Opinion: At Last! Family Style Is Dead

Lily Potter '21, Staff Writer

The following is a student opinion about the recently abolished tradition of family-style, where boarding students spend their Tuesday evenings having a formal meal with their peers.

Loomis Chaffee has finally liberated its students of the time consuming, day-student excluding, overly formal and unnecessary ritual of family-style. No longer will boarders have to spend their Tuesday nights running from sports practices to their dorms rooms to put on blazers, heels, and dresses for the special occasion of eating dinner in the dining hall.

The replacement of the tradition with class dinners is a relief, considering family-style wastes time for no worthwhile cause.

The intended purpose of family-style is to get to know your dorm mates, but in reality, they are people you already live with. A 45-minute dinner, once a week, cannot make that much of a difference.

The overwhelming noise in the dining hall, a result of the entire school’s cohesive presence, means that I can’t hear anyone more than three feet away. The idea of putting people in nice outfits to have proper conversations makes sense, but trying to do so when they cannot hear each other defeats the purpose.

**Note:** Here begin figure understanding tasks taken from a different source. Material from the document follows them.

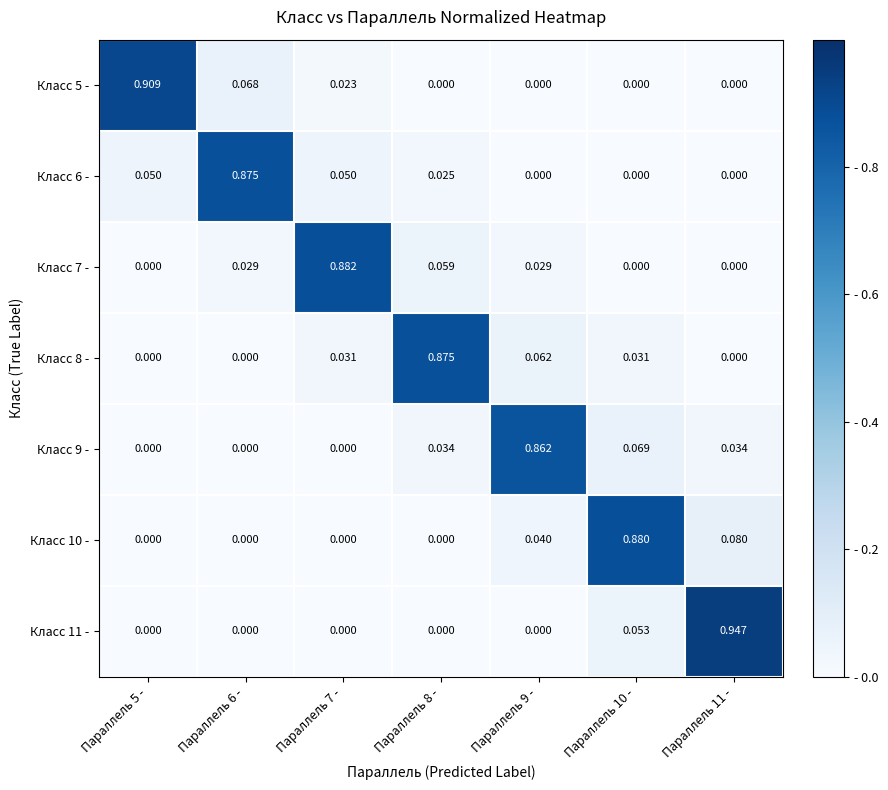

Is the value of Класс 6 - at Параллель 10 - greater than the value of Класс 8 - at Параллель 9 -?

No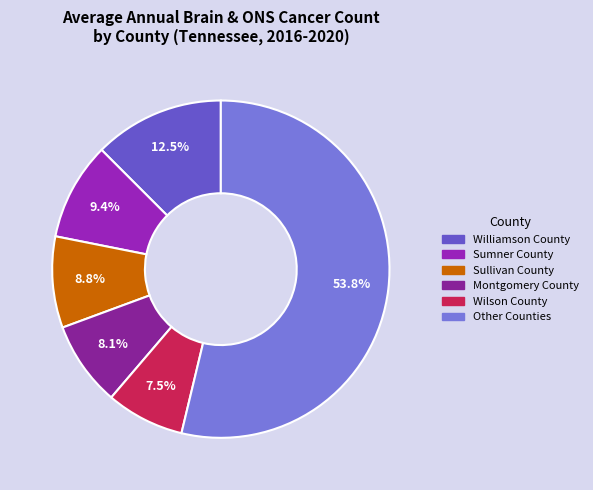

How many slices are in this pie chart?

6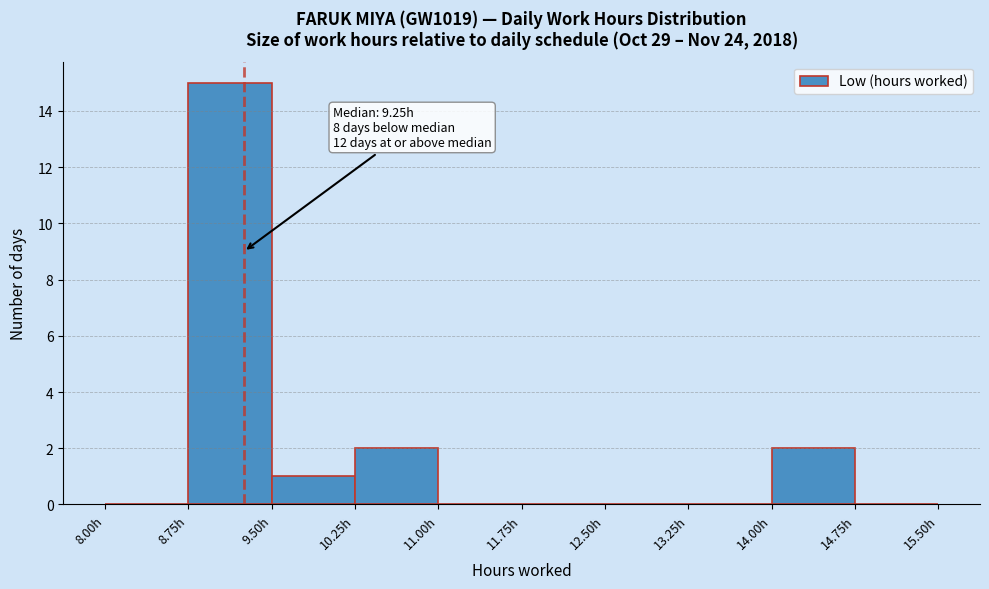

Which range on the x-axis has the tallest bar?

8.75 to 9.50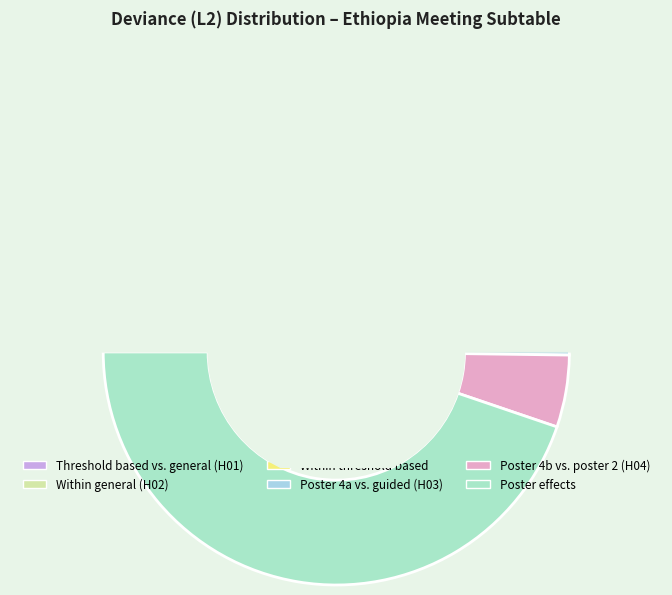

Count the number of slices in the pie.

6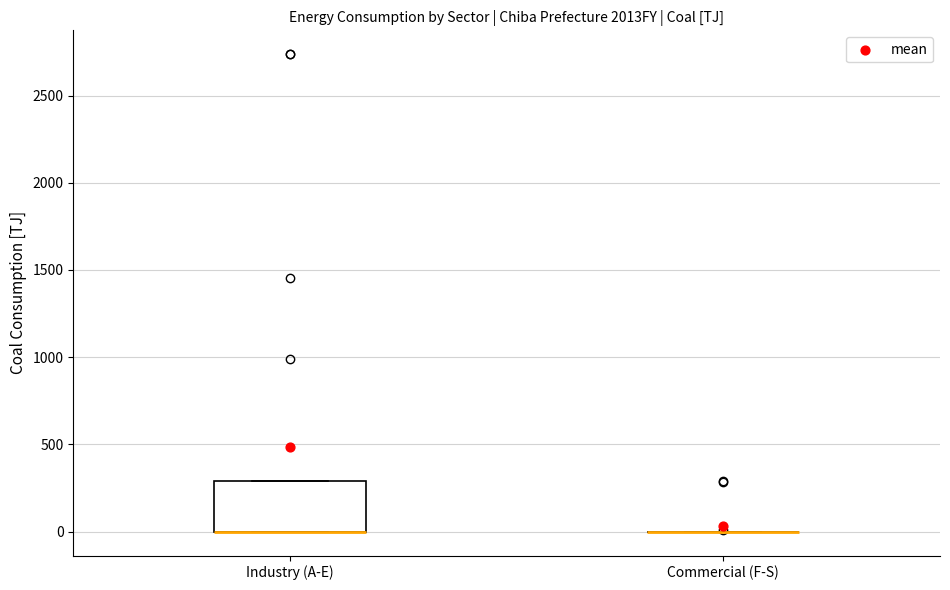

Comparing the boxes themselves (not the whiskers), which one is the tallest?

Industry (A-E)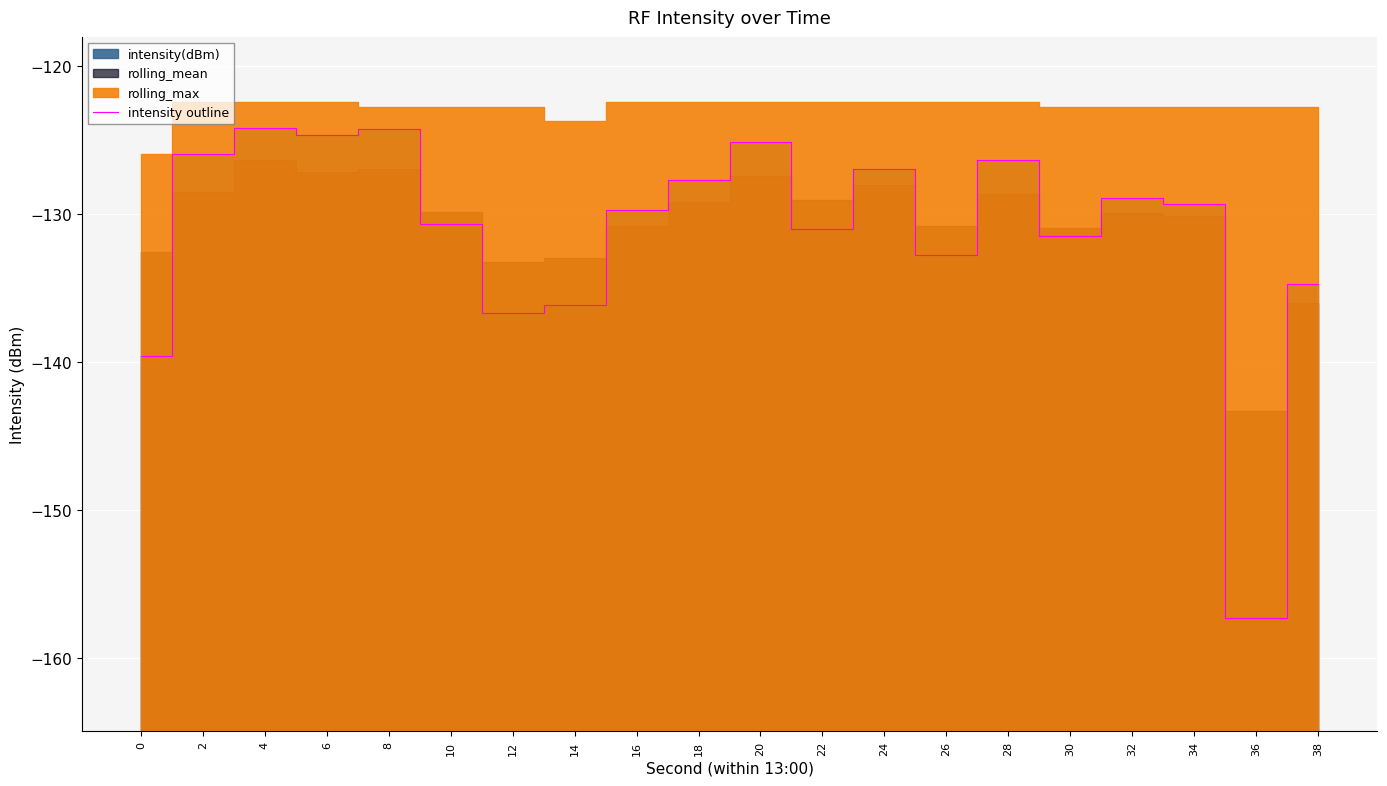

How many points are higher than both their immediate neighbors (excluding endpoints)?

6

Family-style also takes a disproportionate amount of time out of the eventing. By the time students dress up, get through the dinner itself, and finish taking an inevitable slew of pictures afterwards, almost an hour and a half of their Tuesday night is wasted. For students who have homework or other nightly duties, the required commitment is a significant use of their time.

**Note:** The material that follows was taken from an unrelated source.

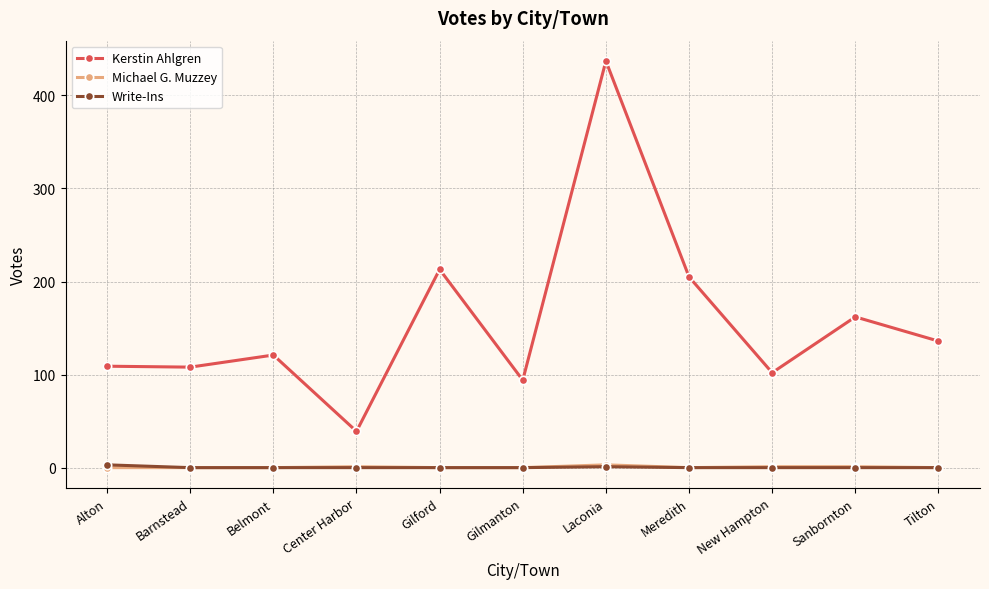

Which category has the lowest value in the Kerstin Ahlgren series?

Center Harbor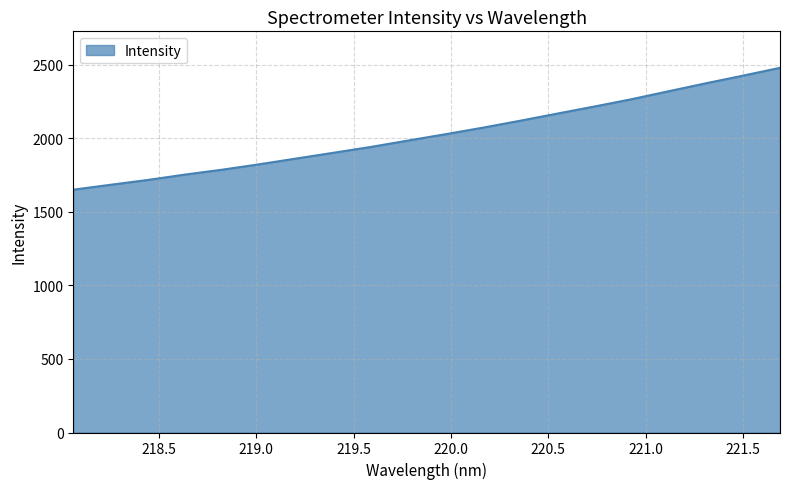

What is the greatest value displayed?

2480.5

Then there are the photos themselves… It causes me physical pain to watch people take a copious amount of pictures in their outfits, then see endless social media posts creatively captioned “FamSty!!” later in the evening, as I am well aware of their Chemistry or Precalculus tests the next morning.

When I attended Family style, I felt like the event was exclusionary towards day students like myself. While all the boarders put on their formal attire and sit together, day students are relegated to a dinner of isolation in the student center, unable to join their peers. In hindsight, family-style was contradictory towards Loomis’ claim to not have a day student/boarding student divide.